■ **Exercise description**
The records that follow are to be printed exactly, with no images.

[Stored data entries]
=== Section Start ===

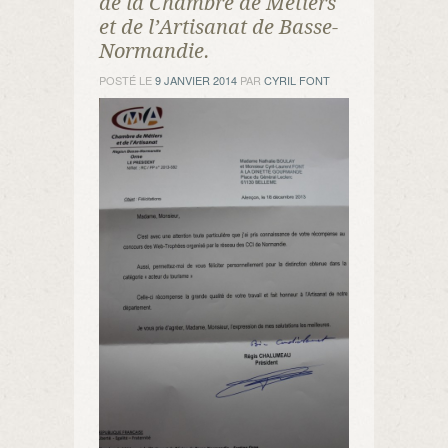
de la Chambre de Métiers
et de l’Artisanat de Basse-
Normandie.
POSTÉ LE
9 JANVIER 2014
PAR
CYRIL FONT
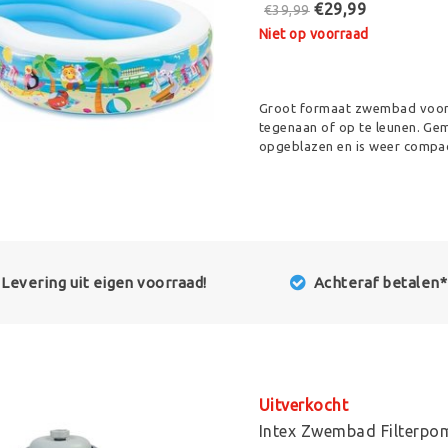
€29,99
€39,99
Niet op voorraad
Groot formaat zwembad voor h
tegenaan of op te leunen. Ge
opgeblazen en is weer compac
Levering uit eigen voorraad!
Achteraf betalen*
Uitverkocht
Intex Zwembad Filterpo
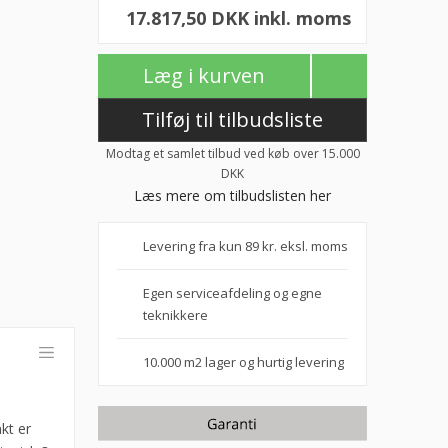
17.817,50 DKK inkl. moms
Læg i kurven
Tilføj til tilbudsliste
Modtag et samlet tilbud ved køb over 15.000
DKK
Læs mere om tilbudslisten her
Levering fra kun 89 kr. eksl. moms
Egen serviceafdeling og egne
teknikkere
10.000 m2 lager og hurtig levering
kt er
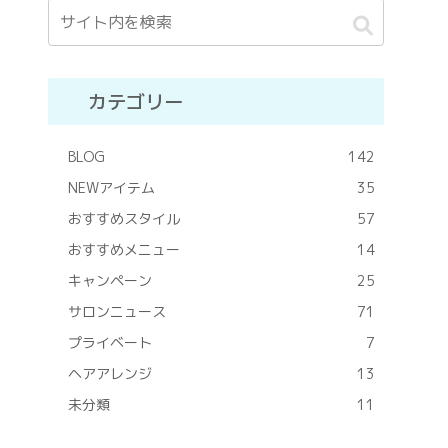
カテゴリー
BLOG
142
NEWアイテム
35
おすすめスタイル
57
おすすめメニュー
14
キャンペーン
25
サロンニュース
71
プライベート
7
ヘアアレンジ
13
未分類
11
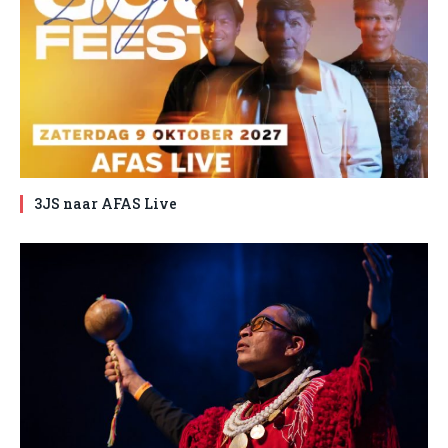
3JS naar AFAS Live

=== Section End ===

■ **Response**
de la Chambre de Métiers
et de l’Artisanat de Basse-
Normandie.
POSTÉ LE
9 JANVIER 2014
PAR
CYRIL FONT
€29,99
€39,99
Niet op voorraad
Groot formaat zwembad voor h
tegenaan of op te leunen. Ge
opgeblazen en is weer compac
Levering uit eigen voorraad!
Achteraf betalen*
Uitverkocht
Intex Zwembad Filterpo
17.817,50 DKK inkl. moms
Læg i kurven
Tilføj til tilbudsliste
Modtag et samlet tilbud ved køb over 15.000
DKK
Læs mere om tilbudslisten her
Levering fra kun 89 kr. eksl. moms
Egen serviceafdeling og egne
teknikkere
10.000 m2 lager og hurtig levering
kt er
カテゴリー
BLOG
142
NEWアイテム
35
おすすめスタイル
57
おすすめメニュー
14
キャンペーン
25
サロンニュース
71
プライベート
7
ヘアアレンジ
13
未分類
11
3JS naar AFAS Live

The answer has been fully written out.